Eddie WilsonCEO of Ryanair, hailed the runway, saying it would increase tourism and reduce airfares at a time of higher oil prices and carbon taxes.
“This combination of new track capacity in Dublin will hopefully allow us to continue to grow in Dublin, in a way that uses less fuel and reduces noise for the benefit of the neighboring community and our millions of passengers,” Wilson added.
FTA Ireland, the lobby group for the freight, passenger and logistics industries, has warned of the challenges the new runway will pose for integrated express freight services.
CEO of the FTAI Aidan Flynn noted that instead of a numerical cap on the number of flights allowed between certain times, there is an annual noise quota for the airport, which could impact cargo services.
“While these changes, which include additional nighttime flying hours, will increase flight availability for passengers arriving at and departing from Dublin Airport, the new regime will create challenges for integrated service providers from express freight,” Flynn explained.
“Night flights currently carry around 19 billion euros worth of imports and exports each year. Following changes to the way night flights are operated at Dublin Airport, it is essential that crucial express cargo services are still prioritized for slots that support complex and efficient chain links global supply chain based on night flight connections.
Flynn added that the new runway blocked direct access to airside operations from cargo operators.

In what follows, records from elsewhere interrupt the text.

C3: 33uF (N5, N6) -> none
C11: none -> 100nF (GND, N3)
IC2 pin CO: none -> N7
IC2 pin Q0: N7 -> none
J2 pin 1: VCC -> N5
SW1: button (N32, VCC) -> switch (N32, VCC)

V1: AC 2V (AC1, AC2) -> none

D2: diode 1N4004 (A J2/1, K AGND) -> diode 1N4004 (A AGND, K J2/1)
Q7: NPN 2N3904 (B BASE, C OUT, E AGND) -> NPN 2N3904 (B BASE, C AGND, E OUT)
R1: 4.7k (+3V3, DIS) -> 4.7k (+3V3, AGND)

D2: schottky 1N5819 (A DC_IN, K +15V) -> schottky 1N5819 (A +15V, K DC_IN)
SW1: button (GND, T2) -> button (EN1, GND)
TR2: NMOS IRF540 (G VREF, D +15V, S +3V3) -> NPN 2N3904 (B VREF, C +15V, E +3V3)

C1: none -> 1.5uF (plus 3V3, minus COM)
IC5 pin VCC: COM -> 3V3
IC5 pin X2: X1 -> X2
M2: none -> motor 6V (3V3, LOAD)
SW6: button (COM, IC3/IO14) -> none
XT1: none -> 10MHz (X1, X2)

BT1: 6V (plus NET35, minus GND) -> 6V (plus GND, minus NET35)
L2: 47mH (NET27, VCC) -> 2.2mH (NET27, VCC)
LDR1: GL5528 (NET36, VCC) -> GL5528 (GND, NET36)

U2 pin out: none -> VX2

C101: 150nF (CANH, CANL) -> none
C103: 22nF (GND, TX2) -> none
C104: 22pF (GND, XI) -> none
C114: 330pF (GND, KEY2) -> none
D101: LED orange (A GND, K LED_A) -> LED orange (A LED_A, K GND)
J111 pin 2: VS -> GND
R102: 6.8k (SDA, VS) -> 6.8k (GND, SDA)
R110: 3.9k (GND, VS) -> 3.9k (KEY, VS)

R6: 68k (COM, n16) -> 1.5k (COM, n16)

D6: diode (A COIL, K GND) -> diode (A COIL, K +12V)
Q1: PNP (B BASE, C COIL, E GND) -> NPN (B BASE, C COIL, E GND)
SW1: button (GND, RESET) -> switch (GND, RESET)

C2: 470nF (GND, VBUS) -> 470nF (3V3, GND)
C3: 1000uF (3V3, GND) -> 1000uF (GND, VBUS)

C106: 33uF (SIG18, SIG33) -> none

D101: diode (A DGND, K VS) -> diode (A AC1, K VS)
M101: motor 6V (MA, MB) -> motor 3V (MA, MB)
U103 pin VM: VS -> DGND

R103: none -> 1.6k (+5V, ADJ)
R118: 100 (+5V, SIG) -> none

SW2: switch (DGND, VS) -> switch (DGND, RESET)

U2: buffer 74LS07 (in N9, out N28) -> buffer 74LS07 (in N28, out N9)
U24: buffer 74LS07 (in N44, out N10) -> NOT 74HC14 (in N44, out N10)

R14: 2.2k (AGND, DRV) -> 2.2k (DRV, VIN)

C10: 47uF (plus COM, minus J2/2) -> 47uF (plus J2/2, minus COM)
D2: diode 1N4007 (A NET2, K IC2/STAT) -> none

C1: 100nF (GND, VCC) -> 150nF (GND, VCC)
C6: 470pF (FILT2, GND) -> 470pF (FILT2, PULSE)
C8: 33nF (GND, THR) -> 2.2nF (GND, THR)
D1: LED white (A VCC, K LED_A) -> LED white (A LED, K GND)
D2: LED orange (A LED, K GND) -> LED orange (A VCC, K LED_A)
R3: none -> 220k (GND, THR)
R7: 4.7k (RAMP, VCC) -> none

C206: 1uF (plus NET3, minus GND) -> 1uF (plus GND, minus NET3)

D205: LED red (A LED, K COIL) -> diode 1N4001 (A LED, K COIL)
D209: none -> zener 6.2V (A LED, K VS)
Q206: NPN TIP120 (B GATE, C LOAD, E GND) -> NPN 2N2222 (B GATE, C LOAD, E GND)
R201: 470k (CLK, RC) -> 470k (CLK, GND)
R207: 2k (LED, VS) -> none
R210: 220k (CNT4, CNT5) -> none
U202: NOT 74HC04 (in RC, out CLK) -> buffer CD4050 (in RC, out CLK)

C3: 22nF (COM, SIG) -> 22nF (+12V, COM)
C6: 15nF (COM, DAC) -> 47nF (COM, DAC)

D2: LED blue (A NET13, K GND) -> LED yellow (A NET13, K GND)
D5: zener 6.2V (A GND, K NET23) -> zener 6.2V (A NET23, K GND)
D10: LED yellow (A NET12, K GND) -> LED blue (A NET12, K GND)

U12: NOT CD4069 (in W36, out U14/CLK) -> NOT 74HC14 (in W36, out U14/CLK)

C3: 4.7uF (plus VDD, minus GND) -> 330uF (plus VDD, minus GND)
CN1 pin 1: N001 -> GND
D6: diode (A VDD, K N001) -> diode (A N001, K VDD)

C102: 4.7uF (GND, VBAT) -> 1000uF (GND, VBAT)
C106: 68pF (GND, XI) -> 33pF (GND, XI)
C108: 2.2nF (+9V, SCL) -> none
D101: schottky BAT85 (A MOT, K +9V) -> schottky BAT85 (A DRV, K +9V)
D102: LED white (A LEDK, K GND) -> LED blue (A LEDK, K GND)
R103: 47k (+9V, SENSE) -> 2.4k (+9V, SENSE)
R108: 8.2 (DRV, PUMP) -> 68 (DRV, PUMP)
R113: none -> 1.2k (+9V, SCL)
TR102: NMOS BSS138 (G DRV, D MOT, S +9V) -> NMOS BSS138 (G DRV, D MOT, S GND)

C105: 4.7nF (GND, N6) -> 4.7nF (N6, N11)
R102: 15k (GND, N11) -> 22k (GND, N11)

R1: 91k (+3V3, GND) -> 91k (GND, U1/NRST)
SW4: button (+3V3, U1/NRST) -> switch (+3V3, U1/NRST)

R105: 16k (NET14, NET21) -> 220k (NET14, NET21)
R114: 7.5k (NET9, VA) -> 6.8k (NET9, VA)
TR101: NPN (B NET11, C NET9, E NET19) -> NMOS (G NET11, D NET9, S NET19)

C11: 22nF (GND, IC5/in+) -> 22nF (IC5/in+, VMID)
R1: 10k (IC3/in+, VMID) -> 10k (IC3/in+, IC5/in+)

“This will create significant logistical issues that will not be easily resolved. The previous access to the airport allowed loading and unloading in about 10 minutes. The proposed new route along the northern ring road is 8 km long and will take more than 30 minutes each way.
“FTAI is calling on the Dublin Airport Authority to speed up the development of the promised underpass and review the necessary standard of support services, including office space.”
DAA recently tabulated a Sisk/Lagan joint venture to undertake its Dublin Airport airside and landside modernization program worth c. €325 million.